Earlier that day, Jordan had given the toughest, meanest speech I ever heard at Neshoba. It was harsh even by the fair’s old-school political oratory standards. Jordan stripped the bark from then-Lt. Gov. Eddie Briggs’ political hide in the famous “Nurse Dixie” speech.
Jordan used his fair speech to lambast Briggs on everything from accusations of embellishing his fair speech (“He’s got a basic character flaw in that when things do not go just exactly as he wants them, he just makes up whatever suits him. I thought if he’d had another two minutes yesterday, he’d have taken credit for founding the Neshoba County Fair,” Jordan thundered) to failing to support teacher pay raises, trying to close the Vet School at Mississippi State, vacillating on committee assignments and other perceived shortcomings.

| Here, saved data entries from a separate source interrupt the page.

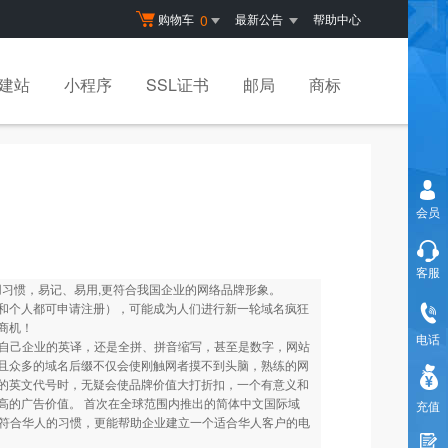
购物车
最新公告
帮助中心
0
建站
小程序
SSL证书
邮局
商标
会员
客服
用习惯，易记、易用,更符合我国企业的网络品牌形象。
和个人都可申请注册），可能成为人们进行新一轮域名疯狂
商机！
电话
用自己企业的英译，还是全拼、拼音缩写，甚至是数字，网站
且众多的域名后缀不仅会使刚触网者摸不到头脑，熟练的网
的英文代号时，无疑会使品牌价值大打折扣，一个有意义和
高的广告价值。 首次在全球范围内推出的简体中文国际域
充值
网络符合华人的习惯，更能帮助企业建立一个适合华人客户的电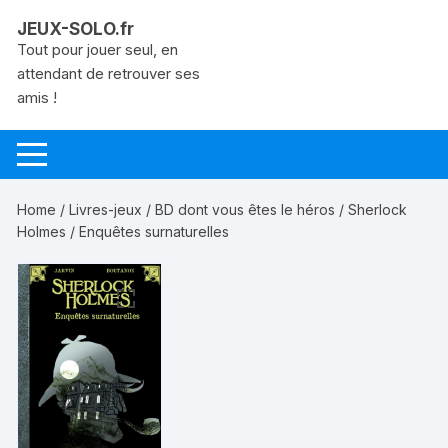
Aller
JEUX-SOLO.fr
au
Tout pour jouer seul, en
contenu
attendant de retrouver ses
amis !
Home
/
Livres-jeux
/
BD dont vous êtes le héros
/
Sherlock
Holmes
/ Enquêtes surnaturelles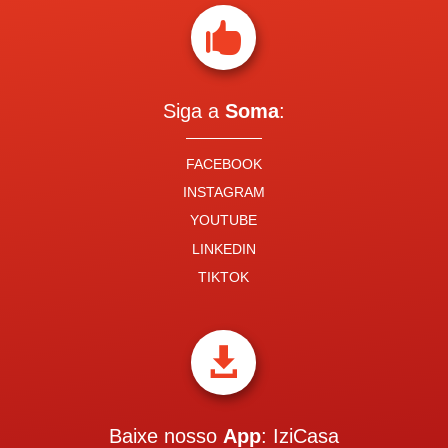

Siga a
Soma
:
FACEBOOK
INSTAGRAM
YOUTUBE
LINKEDIN
TIKTOK

Baixe nosso
App
: IziCasa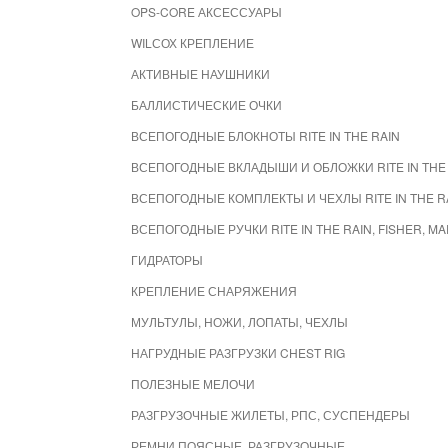
OPS-CORE АКСЕССУАРЫ
WILСОХ КРЕПЛЕНИЕ
АКТИВНЫЕ НАУШНИКИ
БАЛЛИСТИЧЕСКИЕ ОЧКИ
ВСЕПОГОДНЫЕ БЛОКНОТЫ RITE IN THE RAIN
ВСЕПОГОДНЫЕ ВКЛАДЫШИ И ОБЛОЖКИ RITE IN THE
ВСЕПОГОДНЫЕ КОМПЛЕКТЫ И ЧЕХЛЫ RITE IN THE R
ВСЕПОГОДНЫЕ РУЧКИ RITE IN THE RAIN, FISHER, M
ГИДРАТОРЫ
КРЕПЛЕНИЕ СНАРЯЖЕНИЯ
МУЛЬТУЛЫ, НОЖИ, ЛОПАТЫ, ЧЕХЛЫ
НАГРУДНЫЕ РАЗГРУЗКИ CHEST RIG
ПОЛЕЗНЫЕ МЕЛОЧИ
РАЗГРУЗОЧНЫЕ ЖИЛЕТЫ, РПС, СУСПЕНДЕРЫ
РЕМНИ ПОЯСНЫЕ, РАЗГРУЗОЧНЫЕ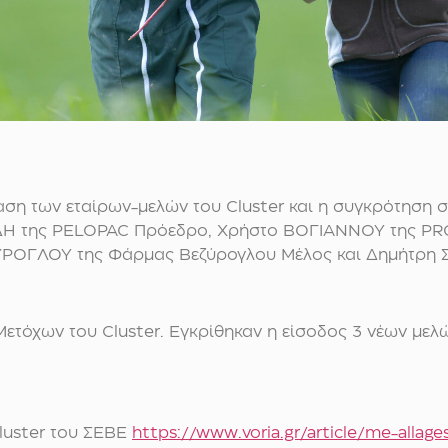
αση των εταίρων-μελών του Cluster και η συγκρότηση σ
ΝΙΔΗ της PELOPAC Πρόεδρο, Χρήστο ΒΟΓΙΑΝΝΟΥ της P
ΖΥΡΟΓΛΟΥ της Φάρμας Βεζύρογλου Μέλος και Δημήτρη
Μετόχων του Cluster. Εγκρίθηκαν η είσοδος 3 νέων μ
Cluster του ΣΕΒΕ
https://www.voria.gr/article/me-allages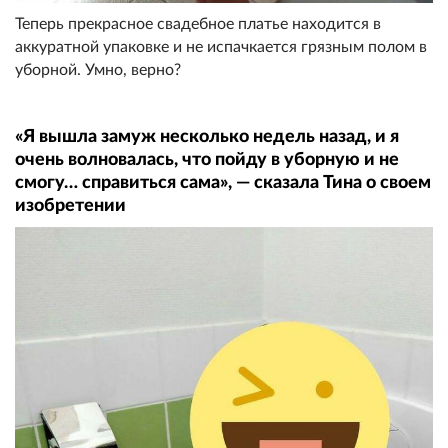
Теперь прекрасное свадебное платье находится в
аккуратной упаковке и не испачкается грязным полом в
уборной. Умно, верно?
«Я вышла замуж несколько недель назад, и я
очень волновалась, что пойду в уборную и не
смогу… справиться сама», — сказала Тина о своем
изобретении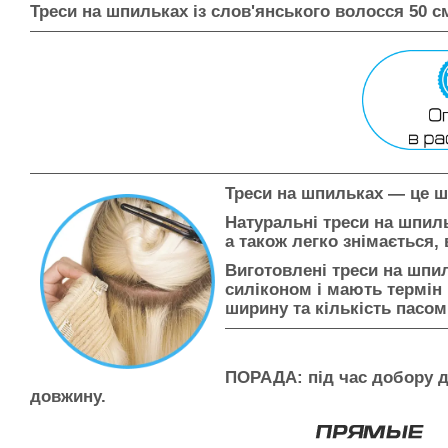
Треси на шпильках із слов'янського волосся 50 с
Треси на шпильках — це ш
Натуральні треси на шпил
а також легко знімається
Виготовлені треси на шпил
силіконом і мають термін 
ширину та кількість пасом
ПОРАДА:
під час добору д
довжину.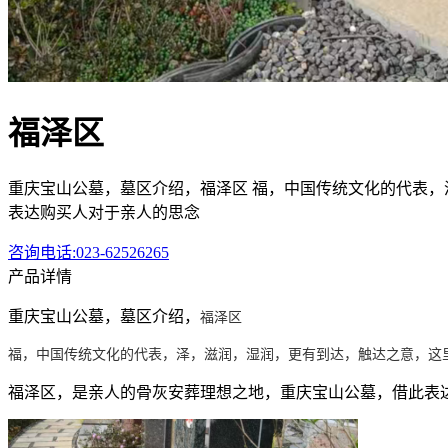
福泽区
重庆宝山公墓，墓区介绍，福泽区 福，中国传统文化的代表，
表达购买人对于亲人的思念
咨询电话:023-62526265
产品详情
重庆宝山公墓，墓区介绍，
福泽区
福，中国传统文化的代表，泽，滋润，湿润，更有到达，触达之意，这
福泽区，是亲人的骨灰安葬理想之地，重庆宝山公墓，借此表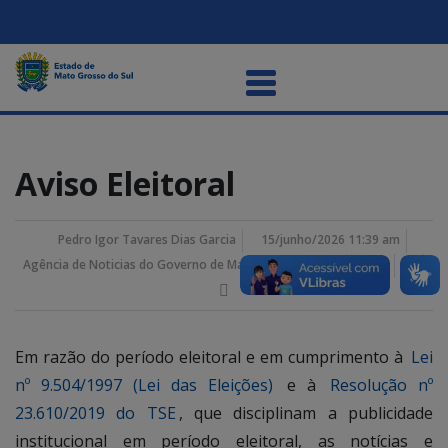
Aviso Eleitoral
Pedro Igor Tavares Dias Garcia
15/junho/2026 11:39 am
Agência de Noticias do Governo de Mato Grosso do Sul
Em razão do período eleitoral e em cumprimento à
Lei
nº 9.504/1997 (Lei das Eleições)
e à
Resolução nº
23.610/2019 do TSE
, que disciplinam a publicidade
institucional em período eleitoral, as notícias e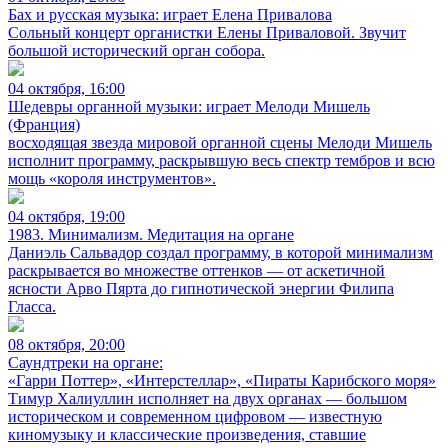
Бах и русская музыка: играет Елена Привалова
Сольный концерт органистки Елены Приваловой. Звучит
большой исторический орган собора.
04 октября, 16:00
Шедевры органной музыки: играет Мелоди Мишель
(Франция)
восходящая звезда мировой органной сцены Мелоди Мишель
исполнит программу, раскрывшую весь спектр тембров и всю
мощь «короля инструментов».
04 октября, 19:00
1983. Минимализм. Медитация на органе
Даниэль Сальвадор создал программу, в которой минимализм
раскрывается во множестве оттенков — от аскетичной
ясности Арво Пярта до гипнотической энергии Филипа
Гласса.
08 октября, 20:00
Саундтреки на органе:
«Гарри Поттер», «Интерстеллар», «Пираты Карибского моря»
Тимур Халиуллин исполняет на двух органах — большом
историческом и современном цифровом — известную
киномузыку и классические произведения, ставшие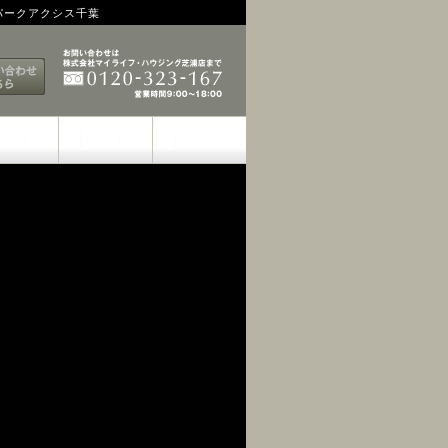
パークアクシス千葉
お問い合わせは 0120-138-031
ットPDFはこちら
お問い合わせはこちら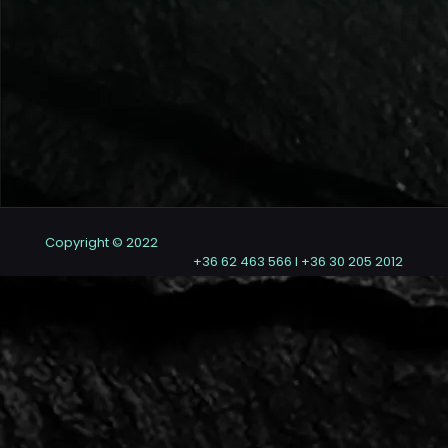
Copyright © 2022
+36 62 463 566 I +36 30 205 2012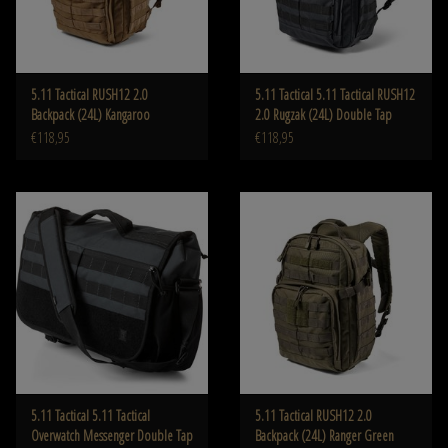
5.11 Tactical RUSH12 2.0
5.11 Tactical 5.11 Tactical RUSH12
Backpack (24L) Kangaroo
2.0 Rugzak (24L) Double Tap
€118,95
€118,95
5.11 Tactical 5.11 Tactical
5.11 Tactical RUSH12 2.0
Overwatch Messenger Double Tap
Backpack (24L) Ranger Green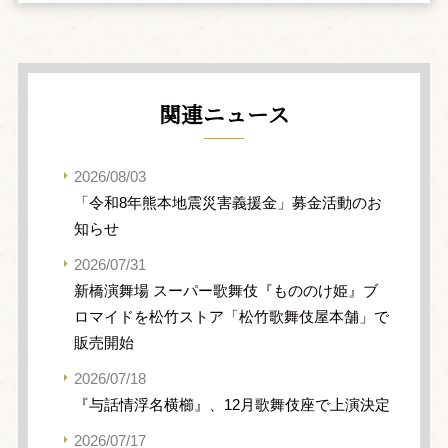
関連ニュース
2026/08/03
「令和8年熊本地震災害義援金」募金活動のお
知らせ
2026/07/31
新橋演舞場 スーパー歌舞伎『もののけ姫』ブ
ロマイドを松竹ストア「松竹歌舞伎屋本舗」で
販売開始
2026/07/18
『与話情浮名横櫛』、12月歌舞伎座で上演決定
2026/07/17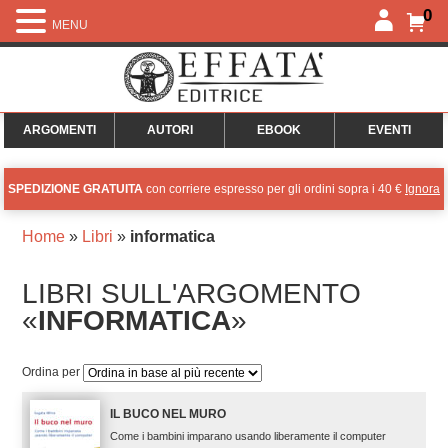
0
MENU
ARGOMENTI
AUTORI
EBOOK
EVENTI
SPEDIZIONE GRATUITA
con corriere espresso per gli ordini sopra i 40 €
Ignora
Home
»
Libri
»
informatica
LIBRI SULL'ARGOMENTO
«
INFORMATICA
»
Ordina per
IL BUCO NEL MURO
Come i bambini imparano usando liberamente il computer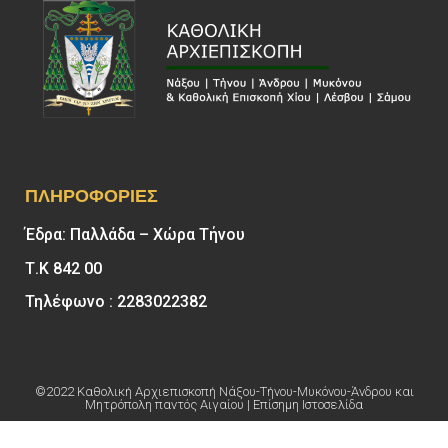
ΠΛΗΡΟΦΟΡΊΕΣ
Έδρα: Παλλάδα – Χώρα Τήνου
Τ.Κ 842 00
Τηλέφωνο : 2283022382
©2022 Καθολική Αρχιεπισκοπή Νάξου-Τήνου-Μυκόνου-Άνδρου και
Μητρόπολη παντός Αιγαίου | Επίσημη Ιστοσελίδα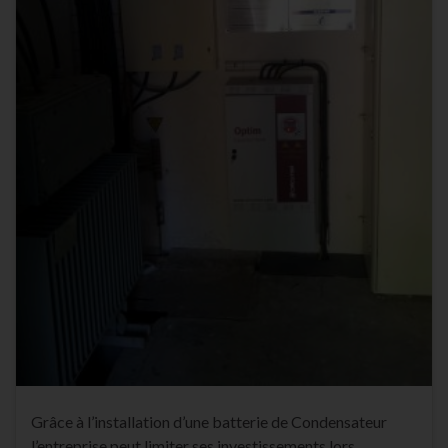
Grâce à l’installation d’une batterie de Condensateur
l’entreprise peut limiter ses investissements lors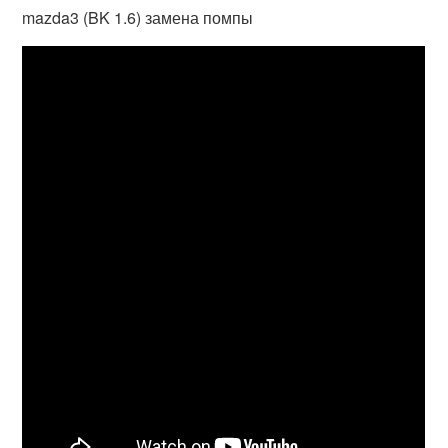
mazda3 (BK 1.6) замена помпы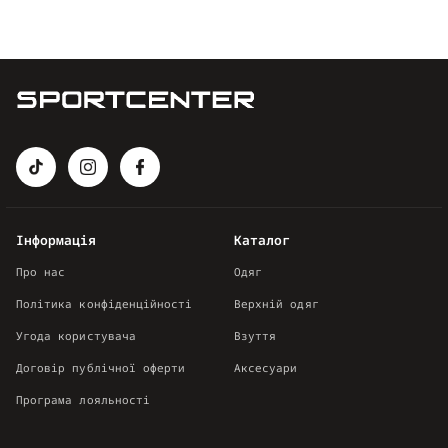
Інформація
Каталог
Про нас
Одяг
Політика конфіденційності
Верхній одяг
Угода користувача
Взуття
Договір публічної оферти
Аксесуари
Програма лояльності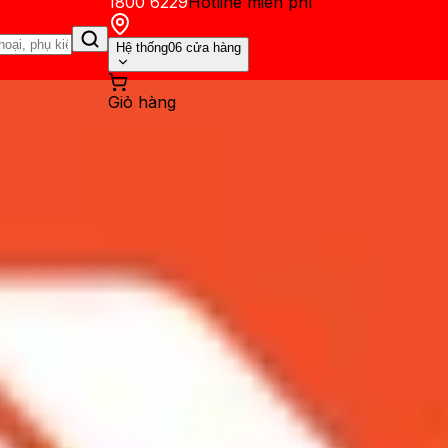
1800 6229
Hotline miễn phí
Hệ thống
06 cửa hàng
Giỏ hàng
ến mãi
Thủ thuật
Hỏi đáp
App - Game
Thông báo
Khách hàng 
 cường độ sử dụng thế nào,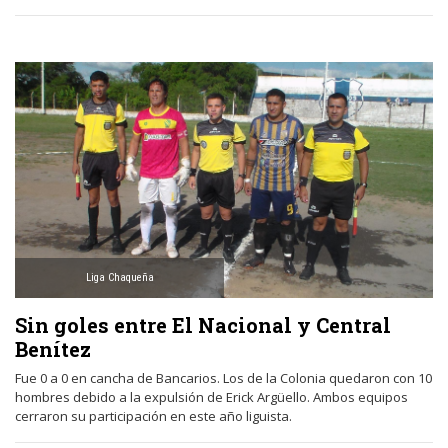
Liga Chaqueña
Sin goles entre El Nacional y Central
Benítez
Fue 0 a 0 en cancha de Bancarios. Los de la Colonia quedaron con 10
hombres debido a la expulsión de Erick Argüello. Ambos equipos
cerraron su participación en este año liguista.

Then there was Jordan’s reference in the speech to a Jackson party Briggs allegedly attended that Jordan claimed featured a female exotic dancer.
“He (Briggs) said he was a victim of circumstance,” Jordan said. “What he forgot to tell you was that he was the one who introduced ‘Nurse Dixie.’ You know, every time Pinnochio told a lie, his nose got longer and longer. Every time Eddie Briggs lets one slip, a hair falls from his head.” Briggs is about as bald as I am.
As I recall, the Jordan speech was predicated on a personal and political falling out between Jordan and Briggs over a Senate leadership appointment.
Gordon and Jordan were roommates in Jackson during the legislative session and kindred free spirits. Gordon spent that evening on the porch regaling us with the blow-by-blow on Jordan’s “Nurse Dixie” speech. Denley and I both laughed until we cried. It was a memory we later discussed during Denley’s last visit to the Fairgrounds in 2008.
Jack loved life, and he loved to laugh. He was a master storyteller and had a great memory for jokes. Jack’s reputation as a rascal was never quite as bad as advertised, but let’s say he was not above pushing the envelope.
But during the total 12 years he served as Senate Appropriations Committee chairman, there was no better friend to public education, mental health, highways and other programs he supported. Gordon battled governors and lieutenant governors hammer and tong to protect what he believed to be necessary spending, but he was also a realist about cutting spending when there were no other options.
The current Senate Appropriations Committee chairman, Doug Davis, R-Hernando, counted him a mentor. That’s good, because no one in state government knew more about where the little “pots of money” (as he called them) were hidden in the complex state budget than did Jack Gordon.
Gordon was a master of finding “one-time” money to prop up budgets even during the leanest of times. It was a “rob Peter to pay Paul” orchestration of state government finance that might not have been pretty, but it kept the wheels turning.
I liked that fact that if you didn’t want to know what Jack really thought about an issue, don’t ask him. A straight, frank answer was always forthcoming – even if that answer was at times to Jack’s political detriment.